Гай улыбнулся. «Как ты, как ты, дорогой мой мальчик».
– А о рисовании она с тобой говорила? – спросил он с любопытством.
Мило на минуту задумался.
– Кажется, говорила. «Выходи из молчания». Она повторяла мне это много раз. «За пределами своего молчания ты обнаружишь много удивительных вещей. Ты услышишь, как поют звезды, Мило. У всего есть свой звук, у всего – от самой маленькой травки до большущих высоких гор». – Мальчик посмотрел на отца и мягко улыбнулся. – Вот почему надо слушать очень-очень внимательно. Тогда можно услышать внутренний звук, также как слышишь обычные звуки ушами. Иногда это похоже на песню, а иногда на… как это. – Он показал на свой рисунок.
Гай молча смотрел на сына. Переполнявшие его эмоции ошеломили и мешали говорить. Этот пятилетний малыш напомнил Гривзу о чем-то очень важном, но давно-давно забытом.
Сколько же лет прошло с тех пор, когда он сам вышел из молчания и заставил себя интересоваться материальными вещами, но забыл о существовании духовного мира?
Много.
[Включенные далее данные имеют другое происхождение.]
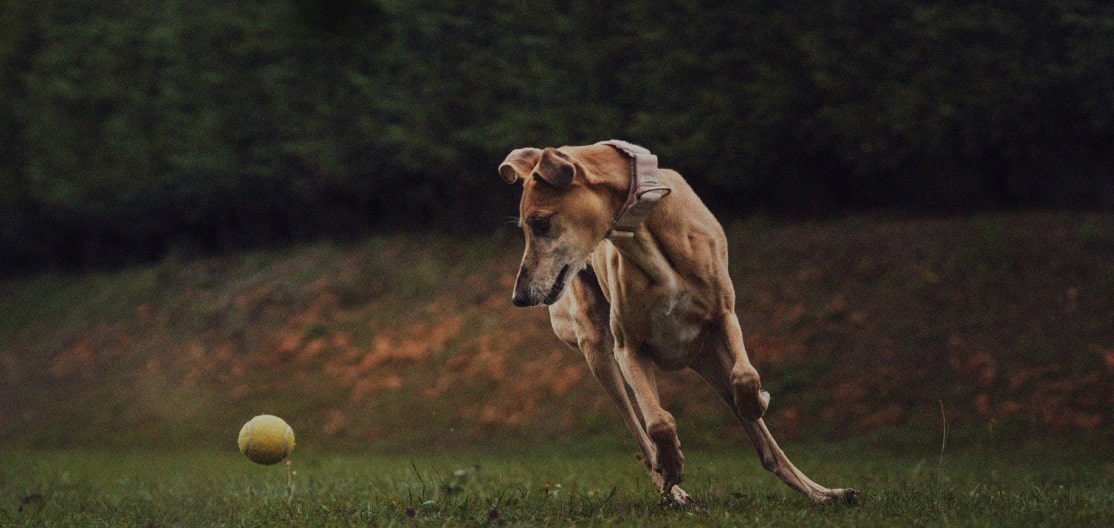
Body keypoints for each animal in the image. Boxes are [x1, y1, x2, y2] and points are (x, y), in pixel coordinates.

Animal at [501, 142, 855, 505]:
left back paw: (824, 493)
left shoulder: (724, 316)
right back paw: (673, 487)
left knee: (767, 449)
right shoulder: (629, 348)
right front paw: (671, 465)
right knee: (640, 431)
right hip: (599, 350)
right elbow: (659, 422)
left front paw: (758, 401)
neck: (647, 232)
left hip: (710, 356)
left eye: (540, 223)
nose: (519, 297)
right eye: (526, 227)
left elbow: (746, 376)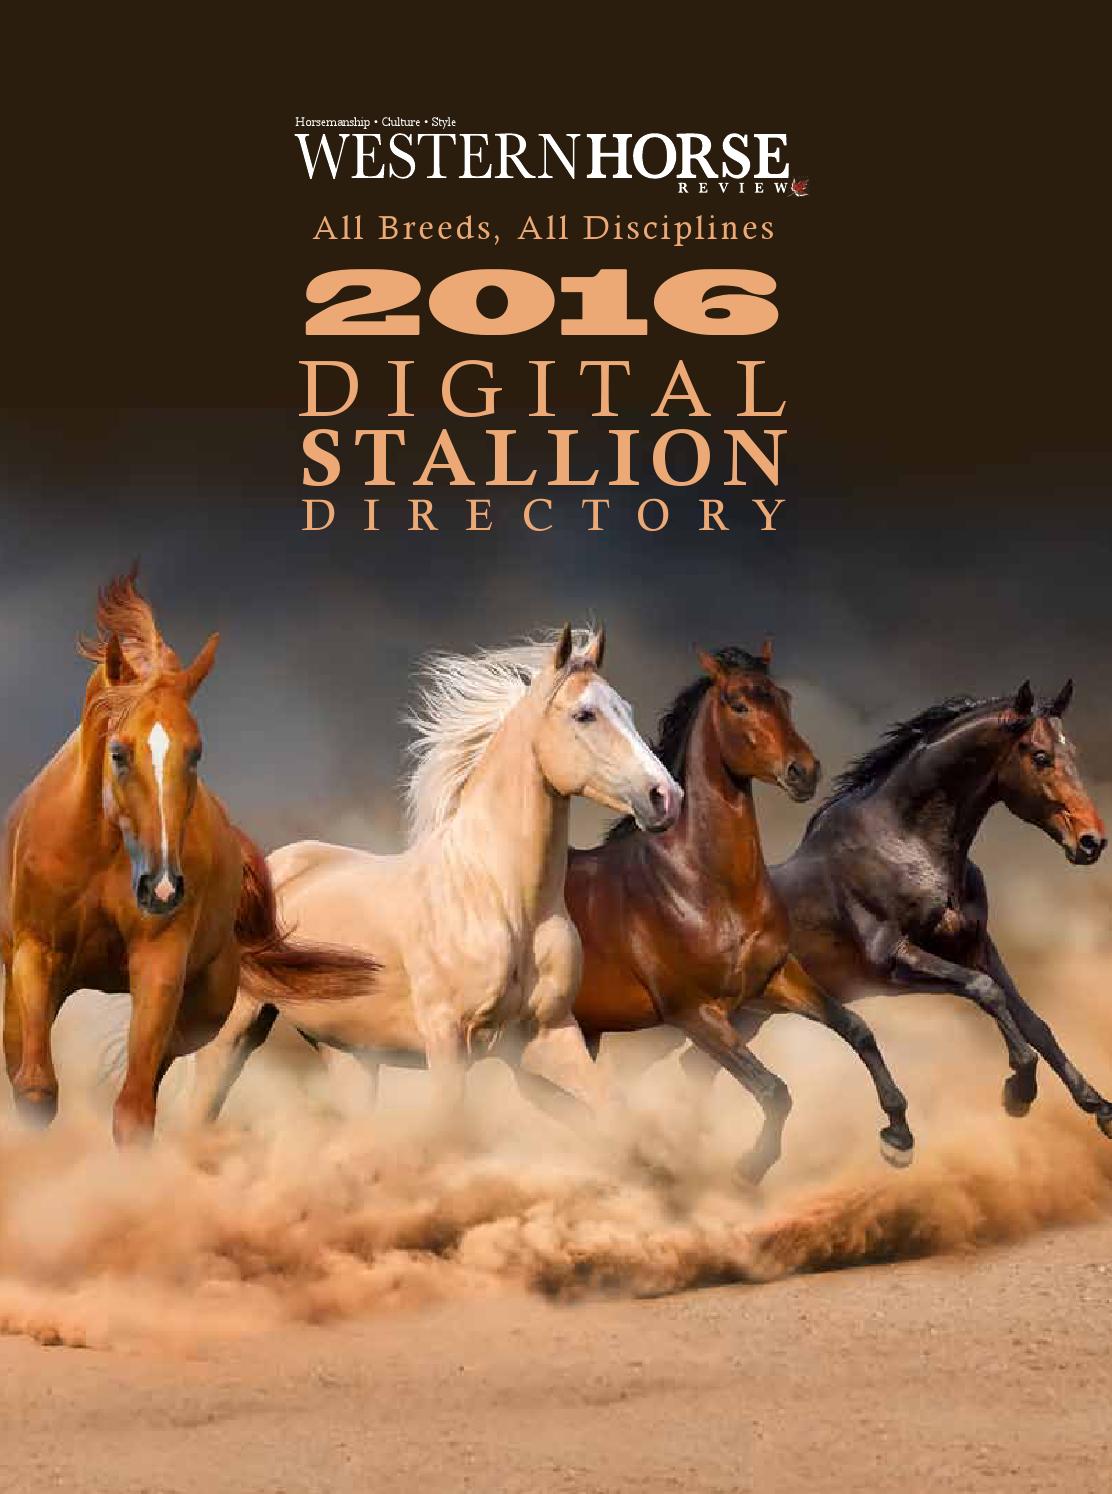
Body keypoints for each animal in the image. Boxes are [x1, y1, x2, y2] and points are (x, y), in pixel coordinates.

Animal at [0, 571, 378, 1142]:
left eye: (195, 752)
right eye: (119, 752)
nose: (161, 888)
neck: (102, 854)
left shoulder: (160, 964)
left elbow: (134, 1109)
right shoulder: (37, 955)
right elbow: (37, 1089)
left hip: (205, 1010)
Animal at [188, 625, 683, 1126]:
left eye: (627, 710)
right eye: (585, 715)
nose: (665, 797)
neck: (501, 898)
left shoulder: (549, 1035)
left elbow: (613, 1108)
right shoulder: (447, 1038)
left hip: (347, 1053)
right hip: (235, 1029)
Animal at [567, 642, 917, 1182]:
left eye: (784, 698)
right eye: (738, 704)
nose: (803, 771)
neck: (702, 887)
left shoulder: (774, 978)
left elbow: (856, 1029)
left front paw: (898, 1137)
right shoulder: (695, 1013)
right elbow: (773, 1089)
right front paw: (751, 1166)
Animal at [766, 679, 1112, 1134]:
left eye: (1074, 753)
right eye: (1040, 756)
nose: (1092, 842)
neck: (907, 844)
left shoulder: (975, 946)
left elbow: (1034, 1022)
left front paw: (1099, 1106)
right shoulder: (895, 959)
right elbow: (986, 991)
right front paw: (1019, 1089)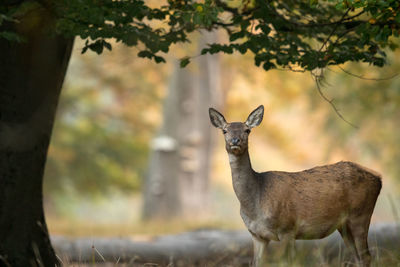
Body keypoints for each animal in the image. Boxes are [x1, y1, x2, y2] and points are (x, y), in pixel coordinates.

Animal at [209, 105, 382, 266]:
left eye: (247, 130)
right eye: (224, 131)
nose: (235, 141)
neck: (255, 203)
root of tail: (379, 179)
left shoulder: (287, 228)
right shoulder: (257, 235)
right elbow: (256, 263)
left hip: (361, 214)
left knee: (366, 256)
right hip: (344, 225)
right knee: (357, 257)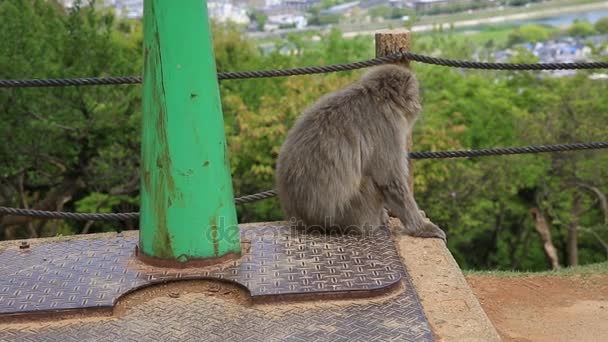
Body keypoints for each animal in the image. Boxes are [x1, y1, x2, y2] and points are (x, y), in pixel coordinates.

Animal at [276, 63, 446, 240]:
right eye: (414, 95)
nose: (418, 105)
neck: (378, 99)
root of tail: (303, 221)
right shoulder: (389, 127)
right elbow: (390, 181)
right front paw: (422, 228)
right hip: (350, 215)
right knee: (370, 182)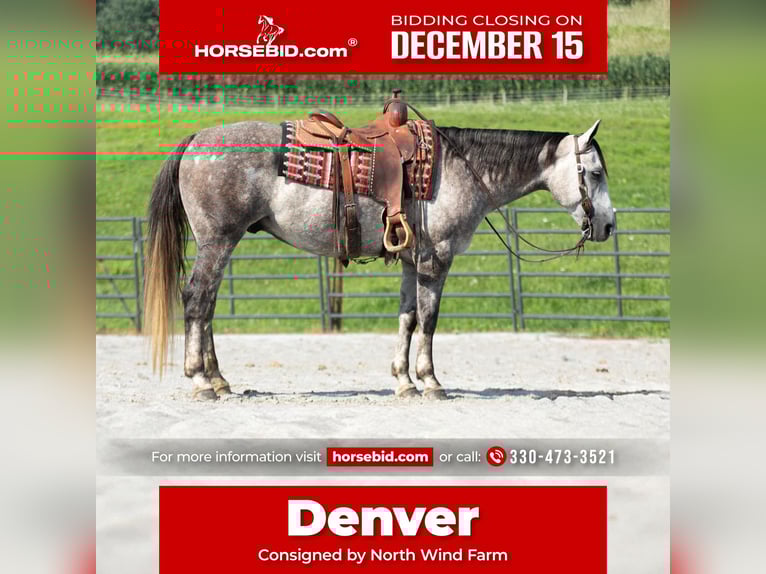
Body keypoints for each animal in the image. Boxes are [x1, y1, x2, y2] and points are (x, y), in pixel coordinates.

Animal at [143, 118, 614, 401]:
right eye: (594, 173)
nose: (608, 225)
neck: (462, 169)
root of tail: (196, 140)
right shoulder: (435, 261)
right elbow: (429, 320)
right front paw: (431, 382)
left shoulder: (410, 261)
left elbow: (407, 318)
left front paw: (404, 382)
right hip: (217, 241)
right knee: (197, 300)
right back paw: (201, 381)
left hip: (220, 244)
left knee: (207, 307)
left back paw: (219, 380)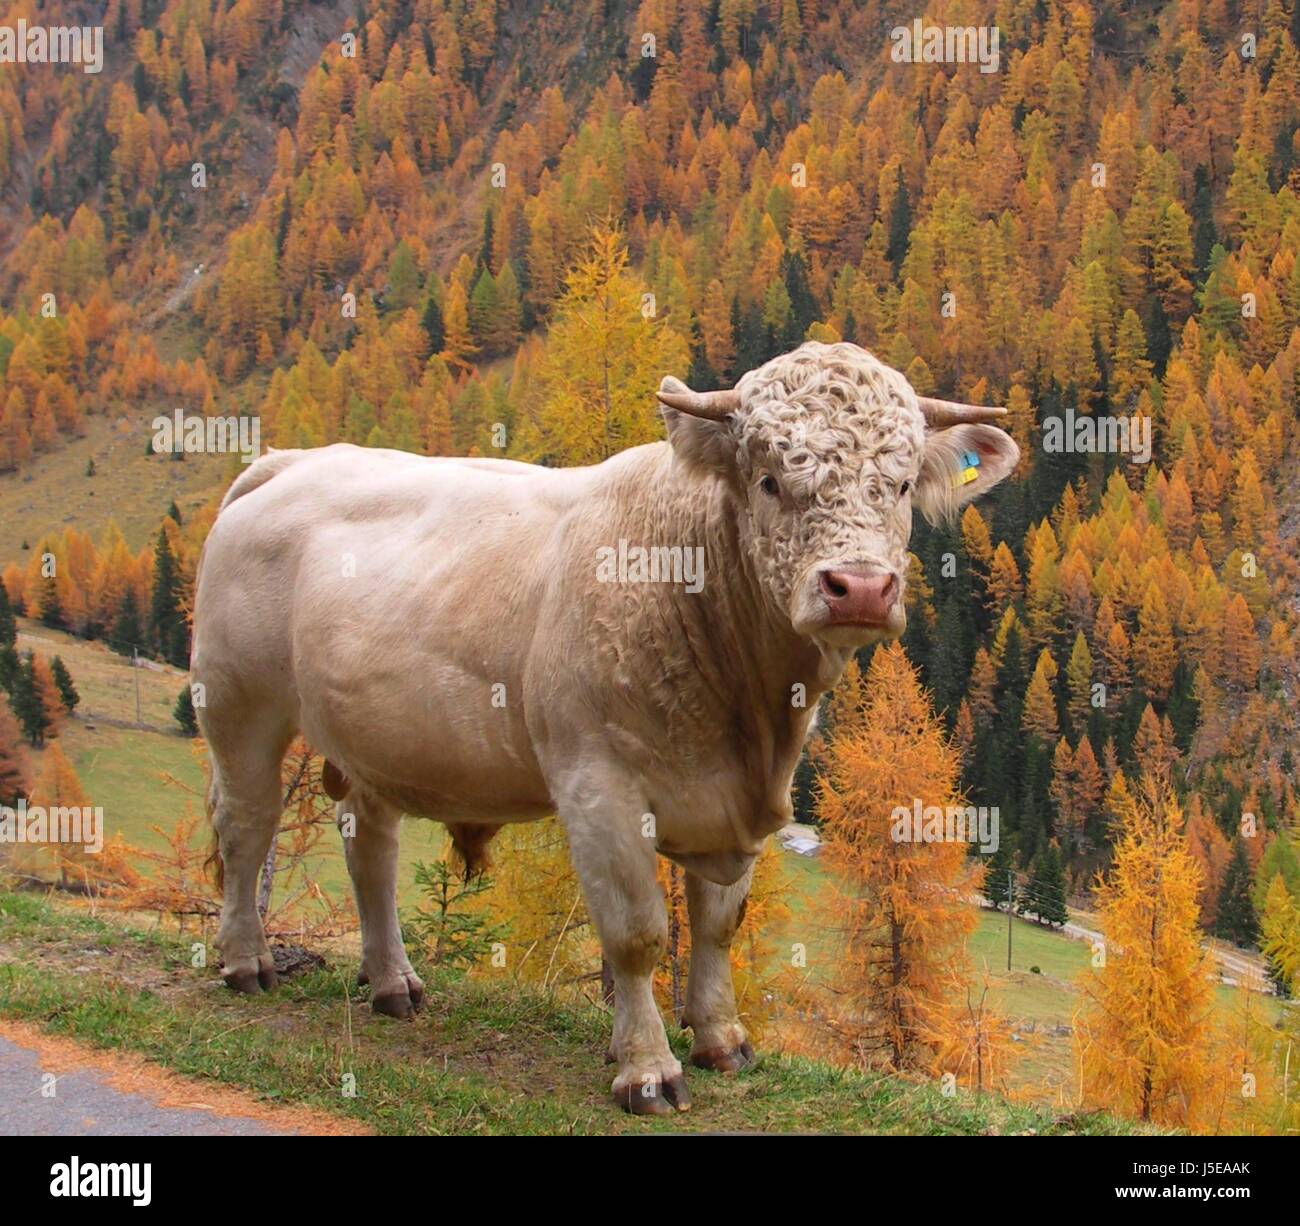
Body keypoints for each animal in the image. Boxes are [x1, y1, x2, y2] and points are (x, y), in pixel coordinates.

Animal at [191, 341, 1019, 1114]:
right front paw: (647, 1068)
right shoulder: (598, 787)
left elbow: (717, 924)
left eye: (902, 485)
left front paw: (721, 1038)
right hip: (239, 703)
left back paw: (393, 983)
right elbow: (637, 934)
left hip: (374, 737)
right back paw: (245, 962)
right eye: (770, 481)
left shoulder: (729, 801)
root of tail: (291, 462)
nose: (861, 588)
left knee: (371, 849)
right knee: (246, 825)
Слишком много. Способность испытывать подлинные чувства он потерял во время трагедии, произошедшей под Бургасом. Однако появилась Джоанна… и каким-то образом сумела вернуть ему эту способность. Это было так же болезненно, как возвращение чувствительности к онемевшим после ранения членам, но окончание агонии обещало необычайное спокойствие и ощущение счастья.
Проблема, однако, была в том, что агония не прекращалась. Более того, с каждым часом пребывания Джоанны в бессознательном состоянии боль усиливалась, а тревога нарастала.
Гай посмотрел на Майлза и потрепал его по шелковистым волосам.
– Красивый рисунок, – произнес он чуть хрипловатым от подступивших слез голосом. – Очень хороший. Думаю, Майлз, его следует вставить в рамку.
– Не расстраивайся, папа, – сказал мальчик, погладив его по ноге. – Джоджо проснется, и мы все вместе поедем кататься, я на своем Пампкине, а вы на больших лошадях. Поскачем быстро-быстро, как ветер.
Гай кивнул и осторожно усадил сына на колени.
Майлз провел пальчиками по его повлажневшим глазам.
– Джоджо знает, что мы любим ее. Она не оставит нас, как мама.
– Нет, – произнес с усилием Гай, – она нас не бросит.
Майлз, устраиваясь поудобнее, прильнул к его плечу.
– А мама больше никогда не придет, да?